**Metin Alıntısı:**
Logo

9. Hukuk Dairesi2024/8350 E. 2024/13574 K.

Yapay Zeka Özeti

Uyuşmazlık: Davacının işsizlik ödeneği talebinin reddi üzerine açtığı davanın konusuz kalması nedeniyle yargılama giderleri ve vekâlet ücretinin davalı Kurum üzerine bırakılmasının doğru olup olmadığı.

Gerekçe ve Sonuç: Davacının işsizlik ödeneği talebinin reddi üzerine dava açtıktan sonra, davalı Kurumun işsizlik ödeneği bağlanması yönünde işlem tesis etmesiyle davanın konusuz kalmasına sebebiyet verdiği değerlendirilerek, Bölge Adliye Mahkemesince yargılama giderleri ve vekâlet ücretinin davalı Kurum üzerine bırakılmasına ilişkin karar onanmıştır.

**Sağlanan Veriler:**
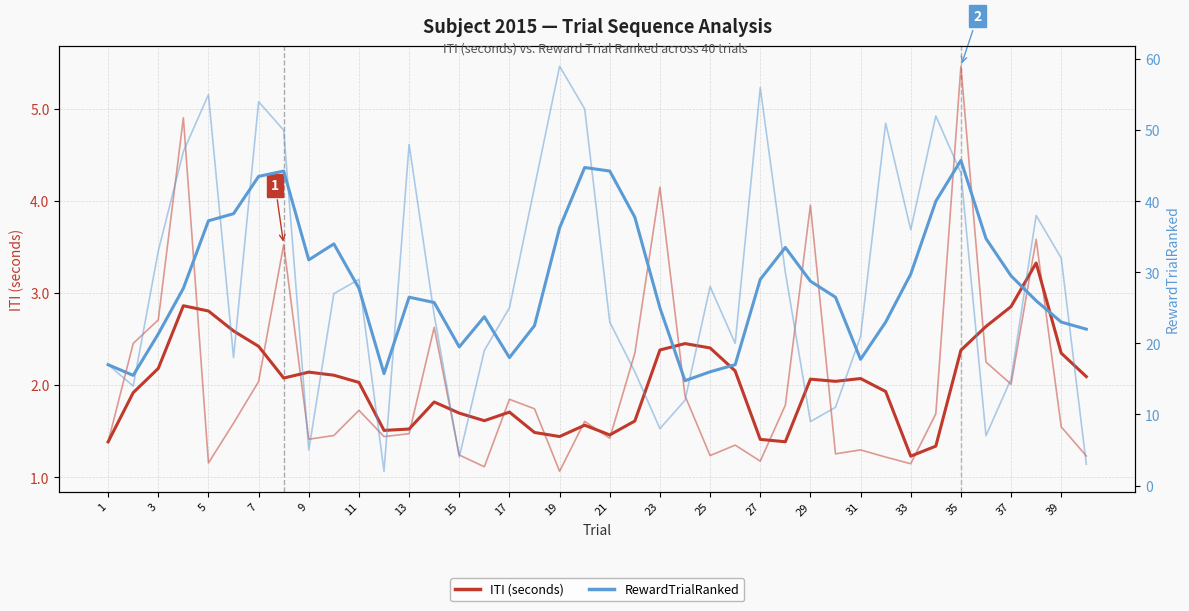

True or false: RewardTrialRanked and ITI (seconds) intersect in this chart.

False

**Yapılacak İş:**
İşsizlik ödeneği davasına ilişkin metni hiçbir değişiklik yapmadan baştan sona kopyalayın. Yalnızca metindeki bilgilere dayanın.

**Beklenen Yanıt:**
Logo

9. Hukuk Dairesi2024/8350 E. 2024/13574 K.

Yapay Zeka Özeti

Uyuşmazlık: Davacının işsizlik ödeneği talebinin reddi üzerine açtığı davanın konusuz kalması nedeniyle yargılama giderleri ve vekâlet ücretinin davalı Kurum üzerine bırakılmasının doğru olup olmadığı.

Gerekçe ve Sonuç: Davacının işsizlik ödeneği talebinin reddi üzerine dava açtıktan sonra, davalı Kurumun işsizlik ödeneği bağlanması yönünde işlem tesis etmesiyle davanın konusuz kalmasına sebebiyet verdiği değerlendirilerek, Bölge Adliye Mahkemesince yargılama giderleri ve vekâlet ücretinin davalı Kurum üzerine bırakılmasına ilişkin karar onanmıştır.